During image creation, we add an additional system user etcd to the user database. The user's shadow entry contains a date of last password change which is set to the date of the build. This results in a different rootfs, a different dm-verity tag and different image measurements.
Workaround
-
Stick close to the reproducible builds workflow.
-
Check out the commit prior to the tagged commit to be verified:
git checkout v2.19.0~1
-
Modify the build process to use a static "last changed" date for the password (the date of the release commit).

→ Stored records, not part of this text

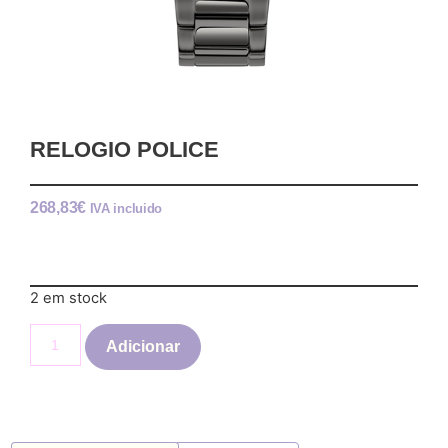
RELOGIO POLICE
268,83
€
IVA incluido
2 em stock
Adicionar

git apply <<EOF diff --git a/image/base/BUILD.bazel b/image/base/BUILD.bazel index 9028b8376..2928787f1 100644 --- a/image/base/BUILD.bazel +++ b/image/base/BUILD.bazel @@ -30,6 +30,7 @@ copy_to_directory( mkosi_image( name = "base_" + kernel_variant, srcs = [ + "mkosi.finalize", "mkosi.postinst", "mkosi.prepare", ] + glob([ diff --git a/image/base/mkosi.finalize b/image/base/mkosi.finalize new file mode 100755 index 000000000..f832f5d0a --- /dev/null +++ b/image/base/mkosi.finalize @@ -0,0 +1,8 @@ +#!/usr/bin/env bash +set -euxo pipefail + +# Disable password age for Constellation sysusers. +tmp=\$(mktemp) +cp -a "\${BUILDROOT}/etc/shadow-" "\${tmp}" +mkosi-chroot chage -d "$(date -d "$(git log -1 --format=%ad --date=short)" +%s | awk '{print int($1/86400+0.5)}')" etcd +cp -a "\${tmp}" "\${BUILDROOT}/etc/shadow-" EOF
-
Build the release images:
bazel build //image/system:stable
-
Calculate the expected measurements for the local images and compare with the measurements configured by
constellation config fetch-measurements.bazel run --run_under sudo //image/measured-boot/cmd -- bazel-bin/image/system/$IMAGE/constellation.raw /tmp/measurements.json
Version
This affects v2.19.0 and older releases.